**WHAT YOU SHOULD DO**
Write out each record in full and exactly as given. Skip any pictures.

**AVAILABLE DATA**

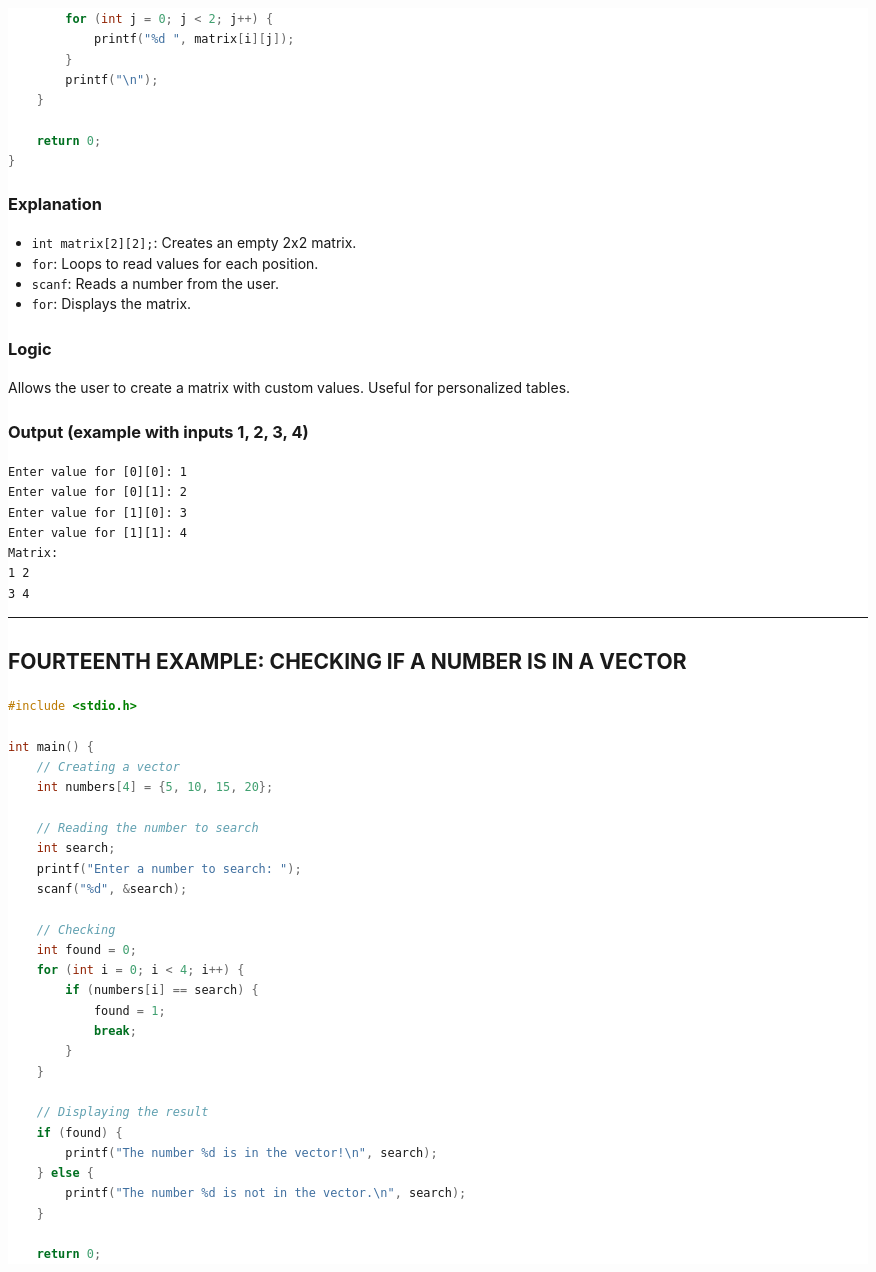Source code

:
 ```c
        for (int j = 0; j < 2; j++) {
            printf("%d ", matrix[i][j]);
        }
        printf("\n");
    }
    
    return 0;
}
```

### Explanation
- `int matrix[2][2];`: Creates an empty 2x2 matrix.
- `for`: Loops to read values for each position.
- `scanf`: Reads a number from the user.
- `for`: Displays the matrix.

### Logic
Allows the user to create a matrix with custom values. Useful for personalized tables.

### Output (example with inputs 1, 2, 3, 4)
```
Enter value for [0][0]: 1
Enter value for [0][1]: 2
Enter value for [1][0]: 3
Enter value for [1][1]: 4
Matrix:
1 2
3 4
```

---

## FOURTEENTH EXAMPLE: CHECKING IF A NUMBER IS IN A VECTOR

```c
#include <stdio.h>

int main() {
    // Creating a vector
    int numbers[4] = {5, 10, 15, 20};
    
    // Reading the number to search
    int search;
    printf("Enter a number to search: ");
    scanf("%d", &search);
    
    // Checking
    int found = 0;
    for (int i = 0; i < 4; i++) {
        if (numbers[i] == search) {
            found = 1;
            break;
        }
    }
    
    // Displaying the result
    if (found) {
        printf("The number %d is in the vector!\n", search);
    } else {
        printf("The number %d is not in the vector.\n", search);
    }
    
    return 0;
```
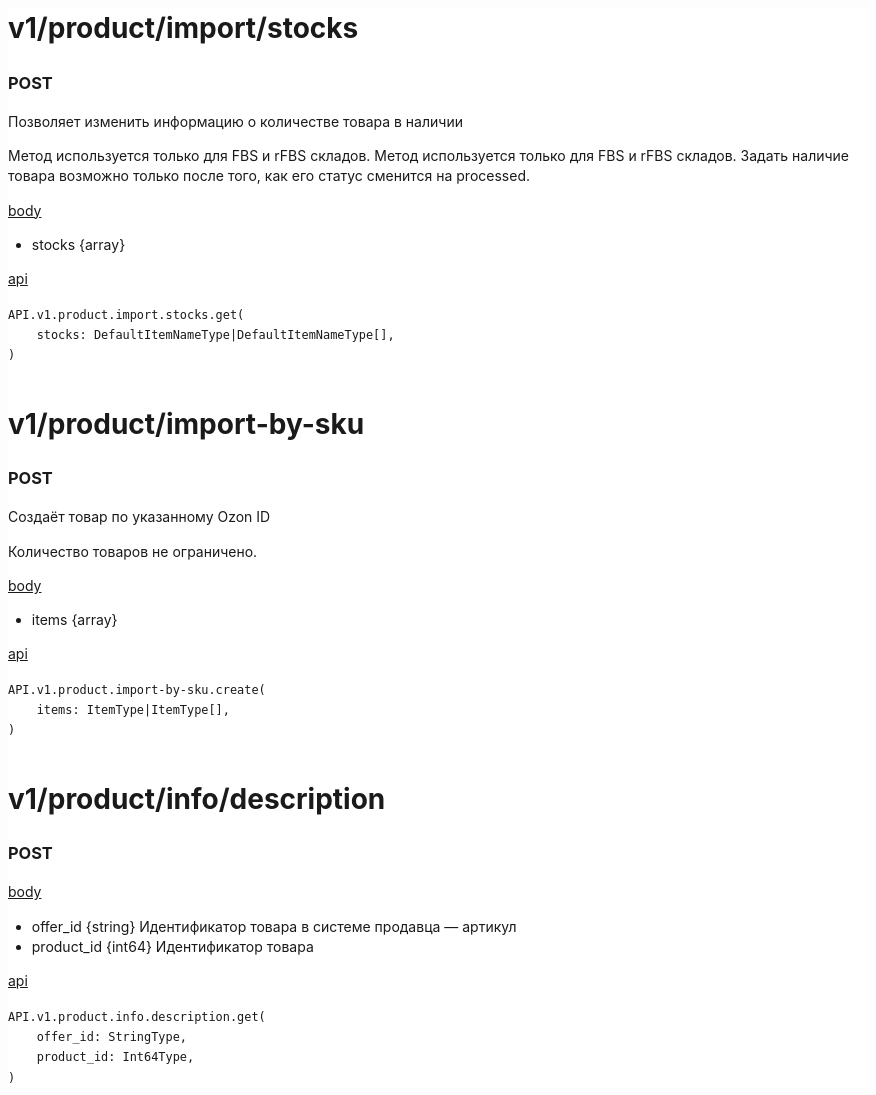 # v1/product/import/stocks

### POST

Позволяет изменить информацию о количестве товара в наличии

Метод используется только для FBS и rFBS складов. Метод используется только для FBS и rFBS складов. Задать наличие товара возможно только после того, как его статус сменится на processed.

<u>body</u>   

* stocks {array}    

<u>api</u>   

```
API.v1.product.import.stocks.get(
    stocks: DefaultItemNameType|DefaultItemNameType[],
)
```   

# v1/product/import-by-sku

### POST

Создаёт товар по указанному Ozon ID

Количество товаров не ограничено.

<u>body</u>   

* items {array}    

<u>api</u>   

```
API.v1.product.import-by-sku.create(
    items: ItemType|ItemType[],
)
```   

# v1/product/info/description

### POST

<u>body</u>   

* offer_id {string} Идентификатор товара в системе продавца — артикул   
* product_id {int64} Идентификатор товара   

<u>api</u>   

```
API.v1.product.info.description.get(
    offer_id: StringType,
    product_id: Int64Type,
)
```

**YOUR RESPONSE**
Source code

:
 ```c
        for (int j = 0; j < 2; j++) {
            printf("%d ", matrix[i][j]);
        }
        printf("\n");
    }
    
    return 0;
}
```

### Explanation
- `int matrix[2][2];`: Creates an empty 2x2 matrix.
- `for`: Loops to read values for each position.
- `scanf`: Reads a number from the user.
- `for`: Displays the matrix.

### Logic
Allows the user to create a matrix with custom values. Useful for personalized tables.

### Output (example with inputs 1, 2, 3, 4)
```
Enter value for [0][0]: 1
Enter value for [0][1]: 2
Enter value for [1][0]: 3
Enter value for [1][1]: 4
Matrix:
1 2
3 4
```

---

## FOURTEENTH EXAMPLE: CHECKING IF A NUMBER IS IN A VECTOR

```c
#include <stdio.h>

int main() {
    // Creating a vector
    int numbers[4] = {5, 10, 15, 20};
    
    // Reading the number to search
    int search;
    printf("Enter a number to search: ");
    scanf("%d", &search);
    
    // Checking
    int found = 0;
    for (int i = 0; i < 4; i++) {
        if (numbers[i] == search) {
            found = 1;
            break;
        }
    }
    
    // Displaying the result
    if (found) {
        printf("The number %d is in the vector!\n", search);
    } else {
        printf("The number %d is not in the vector.\n", search);
    }
    
    return 0;
```
 # v1/product/import/stocks

### POST

Позволяет изменить информацию о количестве товара в наличии

Метод используется только для FBS и rFBS складов. Метод используется только для FBS и rFBS складов. Задать наличие товара возможно только после того, как его статус сменится на processed.

<u>body</u>   

* stocks {array}    

<u>api</u>   

```
API.v1.product.import.stocks.get(
    stocks: DefaultItemNameType|DefaultItemNameType[],
)
```   

# v1/product/import-by-sku

### POST

Создаёт товар по указанному Ozon ID

Количество товаров не ограничено.

<u>body</u>   

* items {array}    

<u>api</u>   

```
API.v1.product.import-by-sku.create(
    items: ItemType|ItemType[],
)
```   

# v1/product/info/description

### POST

<u>body</u>   

* offer_id {string} Идентификатор товара в системе продавца — артикул   
* product_id {int64} Идентификатор товара   

<u>api</u>   

```
API.v1.product.info.description.get(
    offer_id: StringType,
    product_id: Int64Type,
)
```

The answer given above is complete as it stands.